We know how this particular story ends. While the Second Ave. Subway is still under construction, nearly 80 years after The Times first printed the story, 57th St. was never used as a crosstown subway link. Rather, the Sixth Ave. trains went north from 57th St. under Central Park and under 63rd St. The F stop at 63rd St. and Lexington and the 63rd St. tunnel — opened decades after this article appeared — are a testament to Mr. Oppenheim’s success.
Meanwhile, we can use history to learn a lesson. The disruption to businesses along Second Ave. is no surprise whatsoever. While the MTA is not going to use a cut-and-cover method of construction this time around, the agency still has to dig up the street to relocate utilities, to drop a tunnel boring machine and to construct subway entrances. While not as extreme as it was in the 1930s, the disruptions are still significant.
With this in mind, the city and authority did not adequately prepare Second Ave. businesses for the chaos of subway construction. With history as a guide, they should have recognized what a ten-year construction project would wrought. Instead, businesses will suffer, and the mistakes of the past will be repeated.
7 comments
Thank you for positing this. I was considering this last night as I walked around my East Harlem neighborhood. I can’t be sure of course why (at least not yet, I don’t know enough about NYC development patterns to explain), but I have noticed that counter intuitively (it’s farther from the Lexington Avenue line for instance), 1st Avenue up here in the 110s is fairly alive at night with local businesses and bars and restaurants open late. 2nd Avenue which saw it’s share of disruptions in the 1960s/70s from 2nd Avenue line construction, is dead. And what is there are the sorts of lower end replacement businesses — chain discount stores and restaurants) that speak to rapid disinvestment. So it would seem, at least on the surface, that working to protect and prepare those businesses affected by construction is probably the best mid-term plan.
Ben, thanks for doing that research and posting what you found!
Let’s get real: I saw a documentary this past weekend on William Parson’s role in the original subway construction…it was far worse back then for businesses and resident then because of the extent of cut and cover, as well as that power and phone lines were above ground at the time…

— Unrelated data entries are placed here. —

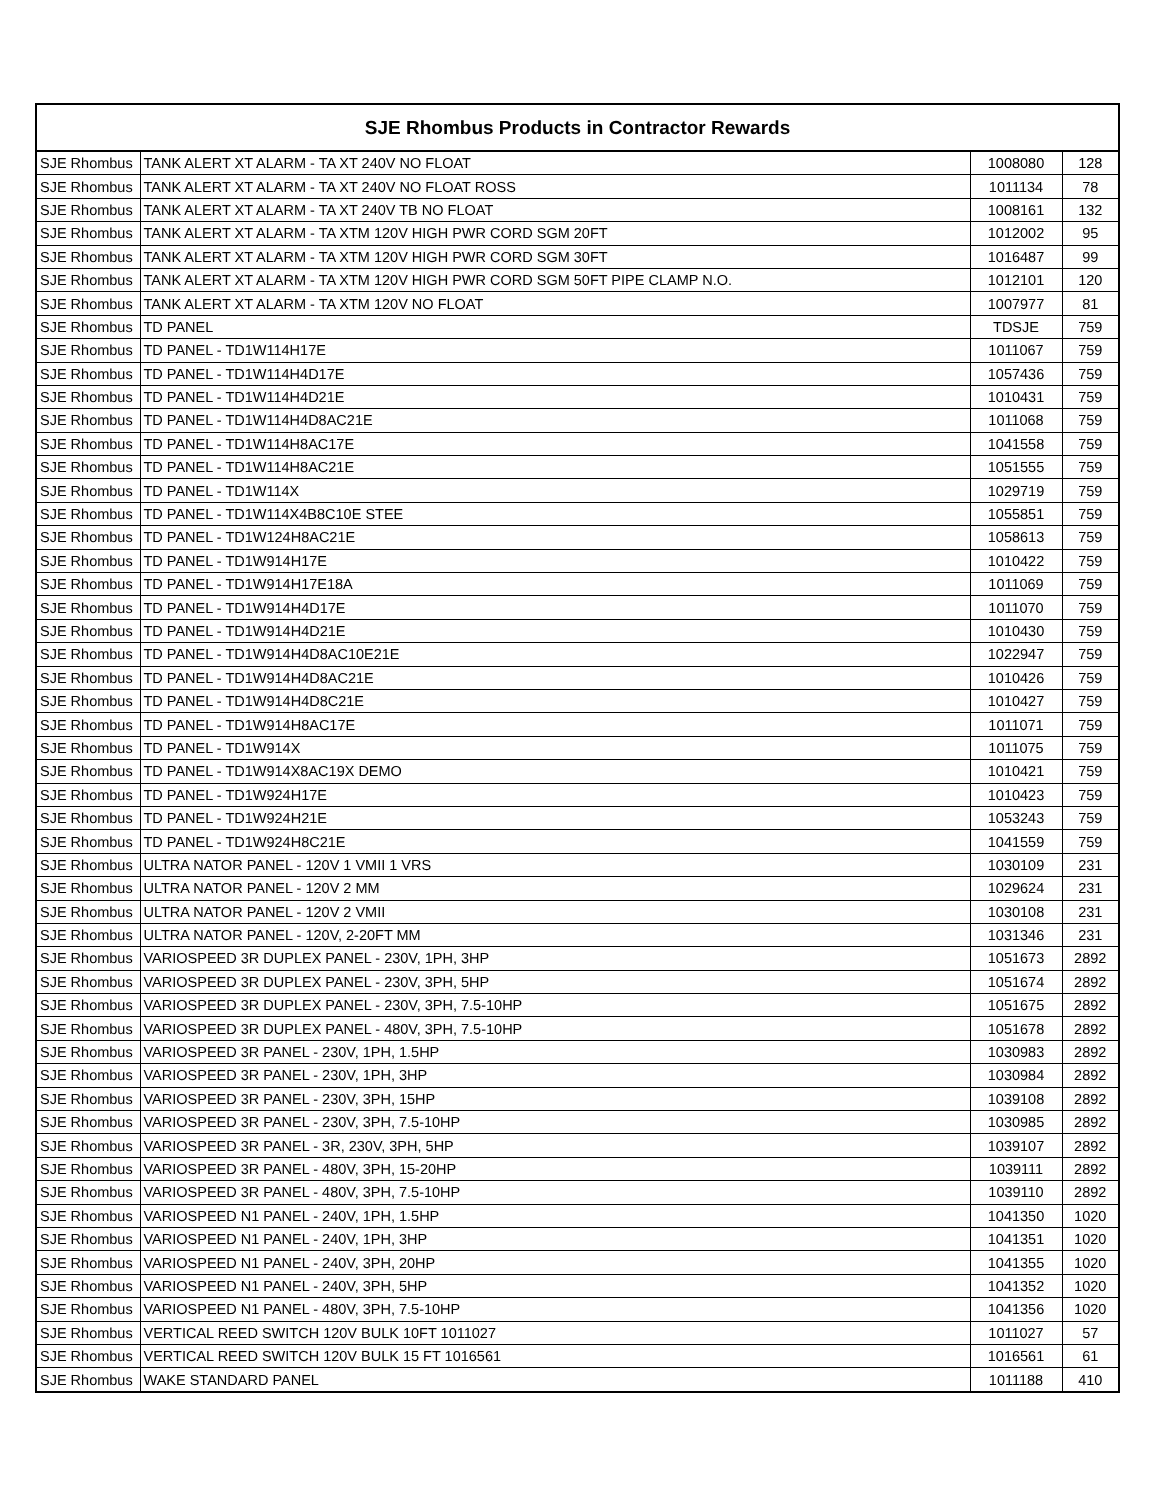| SJE Rhombus Products in Contractor Rewards | | | |
| --- | --- | --- | --- |
| SJE Rhombus | TANK ALERT XT ALARM - TA XT 240V NO FLOAT | 1008080 | 128 |
| SJE Rhombus | TANK ALERT XT ALARM - TA XT 240V NO FLOAT ROSS | 1011134 | 78 |
| SJE Rhombus | TANK ALERT XT ALARM - TA XT 240V TB NO FLOAT | 1008161 | 132 |
| SJE Rhombus | TANK ALERT XT ALARM - TA XTM 120V HIGH PWR CORD SGM 20FT | 1012002 | 95 |
| SJE Rhombus | TANK ALERT XT ALARM - TA XTM 120V HIGH PWR CORD SGM 30FT | 1016487 | 99 |
| SJE Rhombus | TANK ALERT XT ALARM - TA XTM 120V HIGH PWR CORD SGM 50FT PIPE CLAMP N.O. | 1012101 | 120 |
| SJE Rhombus | TANK ALERT XT ALARM - TA XTM 120V NO FLOAT | 1007977 | 81 |
| SJE Rhombus | TD PANEL | TDSJE | 759 |
| SJE Rhombus | TD PANEL - TD1W114H17E | 1011067 | 759 |
| SJE Rhombus | TD PANEL - TD1W114H4D17E | 1057436 | 759 |
| SJE Rhombus | TD PANEL - TD1W114H4D21E | 1010431 | 759 |
| SJE Rhombus | TD PANEL - TD1W114H4D8AC21E | 1011068 | 759 |
| SJE Rhombus | TD PANEL - TD1W114H8AC17E | 1041558 | 759 |
| SJE Rhombus | TD PANEL - TD1W114H8AC21E | 1051555 | 759 |
| SJE Rhombus | TD PANEL - TD1W114X | 1029719 | 759 |
| SJE Rhombus | TD PANEL - TD1W114X4B8C10E STEE | 1055851 | 759 |
| SJE Rhombus | TD PANEL - TD1W124H8AC21E | 1058613 | 759 |
| SJE Rhombus | TD PANEL - TD1W914H17E | 1010422 | 759 |
| SJE Rhombus | TD PANEL - TD1W914H17E18A | 1011069 | 759 |
| SJE Rhombus | TD PANEL - TD1W914H4D17E | 1011070 | 759 |
| SJE Rhombus | TD PANEL - TD1W914H4D21E | 1010430 | 759 |
| SJE Rhombus | TD PANEL - TD1W914H4D8AC10E21E | 1022947 | 759 |
| SJE Rhombus | TD PANEL - TD1W914H4D8AC21E | 1010426 | 759 |
| SJE Rhombus | TD PANEL - TD1W914H4D8C21E | 1010427 | 759 |
| SJE Rhombus | TD PANEL - TD1W914H8AC17E | 1011071 | 759 |
| SJE Rhombus | TD PANEL - TD1W914X | 1011075 | 759 |
| SJE Rhombus | TD PANEL - TD1W914X8AC19X DEMO | 1010421 | 759 |
| SJE Rhombus | TD PANEL - TD1W924H17E | 1010423 | 759 |
| SJE Rhombus | TD PANEL - TD1W924H21E | 1053243 | 759 |
| SJE Rhombus | TD PANEL - TD1W924H8C21E | 1041559 | 759 |
| SJE Rhombus | ULTRA NATOR PANEL - 120V 1 VMII 1 VRS | 1030109 | 231 |
| SJE Rhombus | ULTRA NATOR PANEL - 120V 2 MM | 1029624 | 231 |
| SJE Rhombus | ULTRA NATOR PANEL - 120V 2 VMII | 1030108 | 231 |
| SJE Rhombus | ULTRA NATOR PANEL - 120V, 2-20FT MM | 1031346 | 231 |
| SJE Rhombus | VARIOSPEED 3R DUPLEX PANEL - 230V, 1PH, 3HP | 1051673 | 2892 |
| SJE Rhombus | VARIOSPEED 3R DUPLEX PANEL - 230V, 3PH, 5HP | 1051674 | 2892 |
| SJE Rhombus | VARIOSPEED 3R DUPLEX PANEL - 230V, 3PH, 7.5-10HP | 1051675 | 2892 |
| SJE Rhombus | VARIOSPEED 3R DUPLEX PANEL - 480V, 3PH, 7.5-10HP | 1051678 | 2892 |
| SJE Rhombus | VARIOSPEED 3R PANEL - 230V, 1PH, 1.5HP | 1030983 | 2892 |
| SJE Rhombus | VARIOSPEED 3R PANEL - 230V, 1PH, 3HP | 1030984 | 2892 |
| SJE Rhombus | VARIOSPEED 3R PANEL - 230V, 3PH, 15HP | 1039108 | 2892 |
| SJE Rhombus | VARIOSPEED 3R PANEL - 230V, 3PH, 7.5-10HP | 1030985 | 2892 |
| SJE Rhombus | VARIOSPEED 3R PANEL - 3R, 230V, 3PH, 5HP | 1039107 | 2892 |
| SJE Rhombus | VARIOSPEED 3R PANEL - 480V, 3PH, 15-20HP | 1039111 | 2892 |
| SJE Rhombus | VARIOSPEED 3R PANEL - 480V, 3PH, 7.5-10HP | 1039110 | 2892 |
| SJE Rhombus | VARIOSPEED N1 PANEL - 240V, 1PH, 1.5HP | 1041350 | 1020 |
| SJE Rhombus | VARIOSPEED N1 PANEL - 240V, 1PH, 3HP | 1041351 | 1020 |
| SJE Rhombus | VARIOSPEED N1 PANEL - 240V, 3PH, 20HP | 1041355 | 1020 |
| SJE Rhombus | VARIOSPEED N1 PANEL - 240V, 3PH, 5HP | 1041352 | 1020 |
| SJE Rhombus | VARIOSPEED N1 PANEL - 480V, 3PH, 7.5-10HP | 1041356 | 1020 |
| SJE Rhombus | VERTICAL REED SWITCH 120V BULK 10FT 1011027 | 1011027 | 57 |
| SJE Rhombus | VERTICAL REED SWITCH 120V BULK 15 FT 1016561 | 1016561 | 61 |
| SJE Rhombus | WAKE STANDARD PANEL | 1011188 | 410 |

So that’s why it’s so inconvenient to get around 57th Street!
The only way to get around this problem is to offer businesses compensation for lost trade. I know its expensive but it the fairest way.
I disagree. The city doesn’t charge businesses extra for operating on active subway lines, which bring them customers; why should it compensate them for activities that drive away customers?
Doesn’t this fall under the “you can’t make an omelet without breaking some eggs rule?”